Sie alle haben ihr Läuferass verloren. Das Recht, mit ihr anzugeben. In ein paar Wochen werden sie nicht einmal mehr merken, dass etwas fehlt. Sie werden weitermachen, als wäre nichts gewesen. Und Raff vergessen.
Ich schüttle den Kopf, aber ich weiß, dass es wahr ist.
Vor einigen Jahren ist eine neue Schülerin hinten auf dem Motorrad ihres älteren Bruders mitgefahren und gestorben, als er ein Stoppschild überfuhr und in ein Auto krachte.

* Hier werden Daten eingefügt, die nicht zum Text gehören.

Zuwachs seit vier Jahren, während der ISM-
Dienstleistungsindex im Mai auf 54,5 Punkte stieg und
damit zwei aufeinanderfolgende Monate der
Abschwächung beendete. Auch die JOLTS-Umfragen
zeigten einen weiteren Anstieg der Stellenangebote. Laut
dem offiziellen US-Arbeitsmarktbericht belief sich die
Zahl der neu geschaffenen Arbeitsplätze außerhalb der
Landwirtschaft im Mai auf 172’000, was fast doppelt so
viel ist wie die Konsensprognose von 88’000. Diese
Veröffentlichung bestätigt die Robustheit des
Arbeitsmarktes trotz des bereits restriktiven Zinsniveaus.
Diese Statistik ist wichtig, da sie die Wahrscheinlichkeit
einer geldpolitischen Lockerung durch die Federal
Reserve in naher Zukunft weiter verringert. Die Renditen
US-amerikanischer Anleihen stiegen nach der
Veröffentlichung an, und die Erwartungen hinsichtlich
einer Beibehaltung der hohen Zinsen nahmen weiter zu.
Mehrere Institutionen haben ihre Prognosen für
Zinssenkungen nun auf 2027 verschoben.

Sie haben Blumen und Karten an ihr Schließfach geheftet. Die Schülerschaft hat eine Kerzenwache im Footballstadion veranstaltet, und der Stufensprecher hat bei einem Gedenkgottesdienst, den die Schule für sie ausrichtete, eine Rede gehalten. Heute könnte ich mich nicht einmal mehr an ihren Namen erinnern, wenn es um mein Leben ginge.
Wir waren zusammen in ein paar Klubs und Kursen. Ihr Gesicht kann ich noch deutlich vor mir sehen. Aber an ihren Namen erinnere ich mich nicht.